SOUTH ATLANTA DIGESTIVE DISEASES ASSOCIATES
FINANCIAL DISCLOSURE STATEMENT
Thank you for choosing SADDA. Please read and sign this Financial Disclosure Statement prior to your appointment.
Patients who do not pay in full at the time of service must complete the required information and insurance forms before service will be rendered.
You can expect to receive the following bills as a result of your visit:
- Physician Fee: Fee to be paid to the physician for performing the service. This bill will be from SADDA (South Atlanta Digestive Diseases Associates).
- Lab Fee: If a lab test is ordered, a second bill will come from a lab or a radiologist.
Some insurance companies require precertification for this service. We will make every effort to verify your benefits and obtain any necessary precertification prior to your appointment. This is not a guarantee of payment. Your insurance company will send you an Explanation of Benefits that will explain how your bill was paid by them and any amount for which you may be responsible. It is your responsibility to understand your insurance benefits. Some insurance plans require you to pay different out-of-pocket amounts based on the location where service is performed. Deductibles, co-insurance and co-payments may also apply according to your insurance plan. By law, you are responsible for these amounts, as well as any non-covered services outlined in your health plan. We will submit primary, secondary and tertiary claims on your behalf as long as the information needed to process the claim is obtained and verified before your visit. If this information is obtained after your visit, the patient or guarantor is responsible for the balance. We accept cash, checks and major credit cards. SADDA will collect co-payments at the time of service.

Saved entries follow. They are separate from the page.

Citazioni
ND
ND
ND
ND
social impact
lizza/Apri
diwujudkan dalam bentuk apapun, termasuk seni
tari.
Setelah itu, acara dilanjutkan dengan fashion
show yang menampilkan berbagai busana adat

Additional payment may be required based on your insurance plan. If you have a balance due, your payment will be applied to the oldest balance first. In the event your account has a credit or overpayment on your account, we reserve the right to transfer credits to any outstanding balances prior to issuing a refund.
Additional questions regarding billing or payment arrangements should be directed to our billing staff. If you are unable to keep your appointment, please contact our office to cancel or reschedule your appointment at least 24 hours in advance. A missed appointment will result in a $50 fee. A $30 fee will be incurred for returned checks.
PATIENT’S REASSIGNMENT AND RELEASE STATEMENT
By signing below, I understand the billing practices of SADDA and its affiliates and that I may receive multiple bills related to my service as explained above. I authorize payment of medical benefits to SADDA and its affiliates and authorize them to release any medical information necessary to process claims. I give SADDA permission to apply payments received to balances due at SADDA, and I understand that payments will be applied to the oldest balance first. I understand that I am financially responsible for any co-payments, deductibles, co-insurance and non-covered services.
*Patient / Authorized Representative Signature (If patient is a minor (under the age of 18), form must be signed by a parent or legal guardian.)